_Trecho citado_.
====================
Motivos da filosofia

Olavo de Carvalho


O Globo, 10 de fevereiro de 2001

As idéias influenciam o curso das coisas na sociedade, decerto, menos pela validade objetiva do seu conteúdo do que por servir de símbolos que condensam sentimentos coletivos — desejos, ódios, temores, esperanças. É possível, até, que toda idéia brote desses sentimentos. Mas a transformação do sentimento em idéia tem vários graus possíveis de elaboração. O simples desejo de expressar o anseio coletivo não é a única motivação que leva um filósofo a criar uma doutrina. Há também o impulso de coerência e o simples desejo de conhecer a realidade, de abrir-se à variedade dos fatos mesmo quando contrariem os nossos sentimentos e quando não possam facilmente ser reduzidos à unidade de uma explicação. Esses três motivos de filosofar são, por assim dizer, naturais. A diferente dosagem com que entrem na fórmula pessoal define o estilo e o modo de ser de cada filósofo. O tipo extremo, no qual um desses impulsos se agiganta ao ponto de engolir os outros dois, é tão raro quanto o composto equilibrado dos três. Mas “que los hay, los hay”.

O tipo mesmo do filósofo “expressivo” é Nietzsche. Ele costumava comparar-se a um perdigueiro, farejando o vento em busca do possível, do latente, que depois ele cristalizava em símbolos literários de um poder sugestivo quase hipnótico. É natural que este estilo de pensamento, por estar ainda muito próximo da imaginação poética, se expresse numa linguagem descontínua, aforística, metafórica. Por isto Nietzsche não tem propriamente uma doutrina, mas uma massa ígnea de doutrinas virtuais, umas em conflito com as outras e algumas em conflito aberto com os fatos. O brilho da sua forma literária encobre e revela, ao mesmo tempo, a hesitação informe de um saber que se anuncia e não acaba de nascer. Oscilando entre o futurismo heróico e a corrosão decadentista, o nietzscheanismo é uma aurora vacilante que perde o seu momento e não se levanta jamais.

No extremo oposto está Spinoza. Seu apego à coerência lógica era tanto, que ele não apenas exteriorizou sua doutrina sob a forma acabada e plena de uma dedução geométrica, mas ainda proclamou a absoluta soberania cognitiva da pura dedução racional e desprezou como inútil e enganosa a experiência dos fatos. O spinozismo é o espírito de sistema levado às suas últimas conseqüências. Há um encanto estético também aí, mas não do tipo verbal: é a beleza abstrata da unidade lógica, um diamante boiando no infinito, fora do tempo, longe da “agitação feroz e sem finalidade” deste nosso mundo. Tentativas de reintroduzi-lo no tempo, na ação, no empírico, só mostram a falta de pudor de exegetas que se apressam a interpretá-lo às avessas para pô-lo a serviço de fins práticos que não eram nem poderiam ser os dele.
====================
(Entradas salvas)
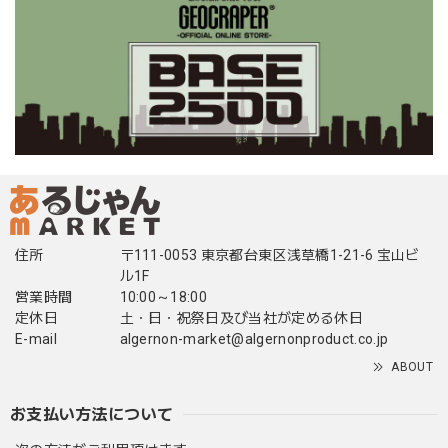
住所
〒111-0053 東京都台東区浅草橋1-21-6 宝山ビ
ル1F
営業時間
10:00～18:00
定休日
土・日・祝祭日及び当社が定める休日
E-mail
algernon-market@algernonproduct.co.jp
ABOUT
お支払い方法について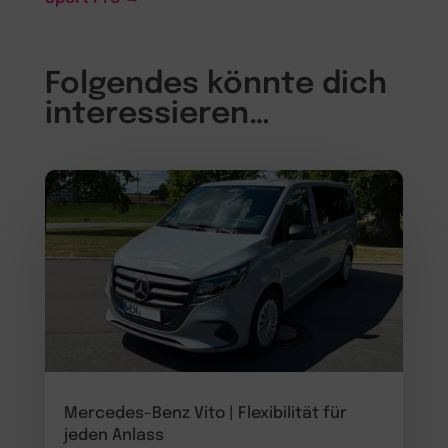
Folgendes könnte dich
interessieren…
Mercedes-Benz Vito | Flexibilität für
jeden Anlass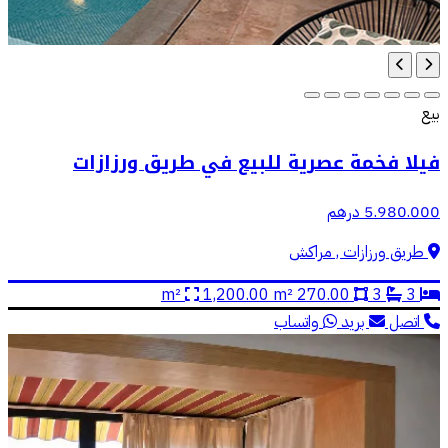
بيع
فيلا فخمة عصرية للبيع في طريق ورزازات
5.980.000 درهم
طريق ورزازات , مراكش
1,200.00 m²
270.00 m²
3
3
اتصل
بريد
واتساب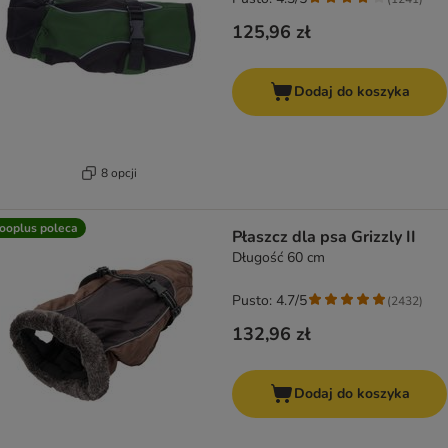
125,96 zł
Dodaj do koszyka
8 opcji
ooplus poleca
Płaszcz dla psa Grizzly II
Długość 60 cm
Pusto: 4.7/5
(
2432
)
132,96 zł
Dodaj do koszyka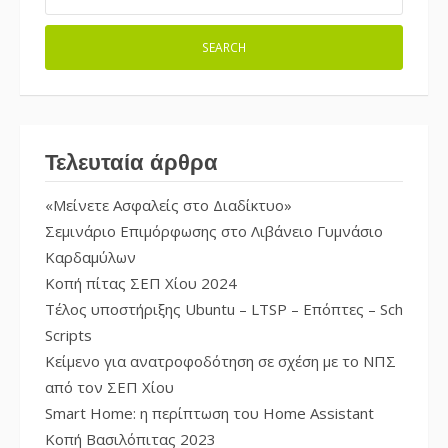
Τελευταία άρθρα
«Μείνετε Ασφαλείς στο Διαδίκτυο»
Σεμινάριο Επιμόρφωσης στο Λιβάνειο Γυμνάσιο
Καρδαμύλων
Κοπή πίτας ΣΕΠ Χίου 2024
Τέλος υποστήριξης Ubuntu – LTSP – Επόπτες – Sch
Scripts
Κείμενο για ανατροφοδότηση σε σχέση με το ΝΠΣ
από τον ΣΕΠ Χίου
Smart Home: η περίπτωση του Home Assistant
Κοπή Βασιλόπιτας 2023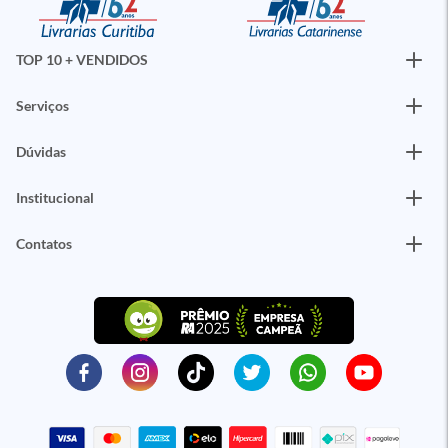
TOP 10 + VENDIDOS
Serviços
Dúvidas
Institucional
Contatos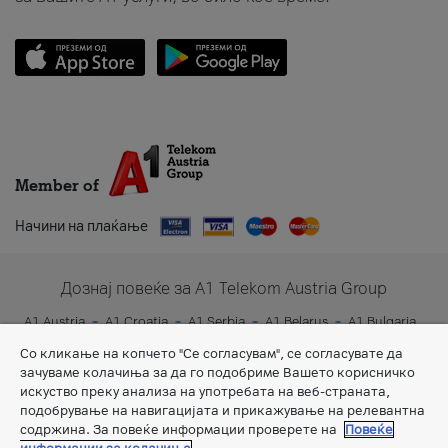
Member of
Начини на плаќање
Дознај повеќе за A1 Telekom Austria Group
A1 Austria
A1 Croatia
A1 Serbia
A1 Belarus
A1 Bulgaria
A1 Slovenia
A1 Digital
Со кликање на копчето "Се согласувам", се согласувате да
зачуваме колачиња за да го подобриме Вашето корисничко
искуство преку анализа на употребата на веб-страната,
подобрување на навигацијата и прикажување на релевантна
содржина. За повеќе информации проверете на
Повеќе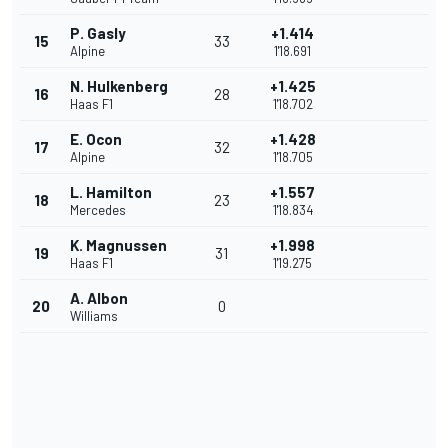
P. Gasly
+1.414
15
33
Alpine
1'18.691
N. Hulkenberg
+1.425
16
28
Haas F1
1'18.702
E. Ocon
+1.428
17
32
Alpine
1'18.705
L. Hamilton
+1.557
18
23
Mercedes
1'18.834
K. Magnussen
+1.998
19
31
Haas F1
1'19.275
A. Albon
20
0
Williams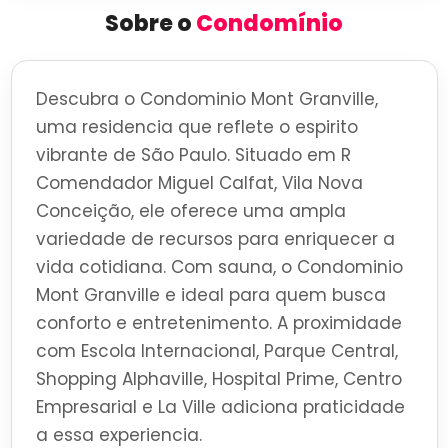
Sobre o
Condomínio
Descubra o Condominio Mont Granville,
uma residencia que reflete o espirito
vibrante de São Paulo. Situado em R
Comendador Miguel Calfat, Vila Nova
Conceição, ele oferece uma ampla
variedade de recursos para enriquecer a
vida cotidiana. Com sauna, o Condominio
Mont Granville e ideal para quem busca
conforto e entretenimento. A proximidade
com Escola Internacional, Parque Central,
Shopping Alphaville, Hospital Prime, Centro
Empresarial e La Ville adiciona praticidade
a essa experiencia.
====================
_Instruções_.
Por favor, retome o texto sobre os motivos da filosofia, dando sequência a partir da última frase apresentada. As linhas registradas não são necessárias.

_Resposta da tarefa_.
Assim como o primeiro tipo tem algo do poeta ou do oráculo, e o segundo do artista plástico, o perfeito respeitador dos fatos, sem deixar de ser filósofo, aproxima-se antes do modelo do cientista empírico. É Max Weber. Weber meteu na cabeça um problema — o das relações entre economia e moral religiosa — e, na tentativa de resolvê-lo, criou instrumentos intelectuais que perfazem, no fim das contas, toda uma filosofia das ciências. Se jogarmos a sua obra fora e dela só conservarmos os seus escritos de epistemologia e método, eles já bastarão para fazer dele um astro de primeira grandeza. Mas, acumulando fatos em cima de fatos e indo buscá-los nos registros de todas as civilizações ao alcance das suas fontes, ele ampliou de tal modo a área de sua investigação que, tendo lançado inicialmente uma hipótese, morreu sem ter chegado a saber exatamente se era verdadeira ou falsa. Mas seu legado incompleto é precioso. Ele deixou-nos algo mais que um problema e um método. Deixou-nos um exemplo de probidade intelectual levada até o extremo do auto-sacrifício.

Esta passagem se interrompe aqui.